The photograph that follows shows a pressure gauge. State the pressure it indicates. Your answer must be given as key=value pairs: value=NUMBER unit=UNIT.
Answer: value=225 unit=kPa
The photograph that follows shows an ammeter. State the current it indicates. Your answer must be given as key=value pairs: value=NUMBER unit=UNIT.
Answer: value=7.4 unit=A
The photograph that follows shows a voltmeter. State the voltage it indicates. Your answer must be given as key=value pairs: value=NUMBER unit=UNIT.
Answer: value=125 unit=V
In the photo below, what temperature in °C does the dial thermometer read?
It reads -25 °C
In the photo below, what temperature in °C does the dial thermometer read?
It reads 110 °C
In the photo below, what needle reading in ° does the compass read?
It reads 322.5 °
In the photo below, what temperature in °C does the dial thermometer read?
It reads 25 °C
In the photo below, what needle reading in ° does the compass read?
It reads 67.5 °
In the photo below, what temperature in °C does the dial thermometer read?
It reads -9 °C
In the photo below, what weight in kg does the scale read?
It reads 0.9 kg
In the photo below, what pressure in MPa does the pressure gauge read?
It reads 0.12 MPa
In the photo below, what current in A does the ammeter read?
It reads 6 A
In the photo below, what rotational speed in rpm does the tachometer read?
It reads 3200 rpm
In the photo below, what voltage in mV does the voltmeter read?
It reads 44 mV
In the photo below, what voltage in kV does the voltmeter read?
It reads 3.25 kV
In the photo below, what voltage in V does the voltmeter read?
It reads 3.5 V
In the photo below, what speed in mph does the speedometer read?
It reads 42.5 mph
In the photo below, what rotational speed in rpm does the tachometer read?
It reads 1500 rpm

TASK GOAL: Copy the listing above in full, switching every "It reads" to "The reading is" and leaving all other text as it is.

EXERCISE RESPONSE:
The photograph that follows shows a pressure gauge. State the pressure it indicates. Your answer must be given as key=value pairs: value=NUMBER unit=UNIT.
Answer: value=225 unit=kPa
The photograph that follows shows an ammeter. State the current it indicates. Your answer must be given as key=value pairs: value=NUMBER unit=UNIT.
Answer: value=7.4 unit=A
The photograph that follows shows a voltmeter. State the voltage it indicates. Your answer must be given as key=value pairs: value=NUMBER unit=UNIT.
Answer: value=125 unit=V
In the photo below, what temperature in °C does the dial thermometer read?
The reading is -25 °C
In the photo below, what temperature in °C does the dial thermometer read?
The reading is 110 °C
In the photo below, what needle reading in ° does the compass read?
The reading is 322.5 °
In the photo below, what temperature in °C does the dial thermometer read?
The reading is 25 °C
In the photo below, what needle reading in ° does the compass read?
The reading is 67.5 °
In the photo below, what temperature in °C does the dial thermometer read?
The reading is -9 °C
In the photo below, what weight in kg does the scale read?
The reading is 0.9 kg
In the photo below, what pressure in MPa does the pressure gauge read?
The reading is 0.12 MPa
In the photo below, what current in A does the ammeter read?
The reading is 6 A
In the photo below, what rotational speed in rpm does the tachometer read?
The reading is 3200 rpm
In the photo below, what voltage in mV does the voltmeter read?
The reading is 44 mV
In the photo below, what voltage in kV does the voltmeter read?
The reading is 3.25 kV
In the photo below, what voltage in V does the voltmeter read?
The reading is 3.5 V
In the photo below, what speed in mph does the speedometer read?
The reading is 42.5 mph
In the photo below, what rotational speed in rpm does the tachometer read?
The reading is 1500 rpm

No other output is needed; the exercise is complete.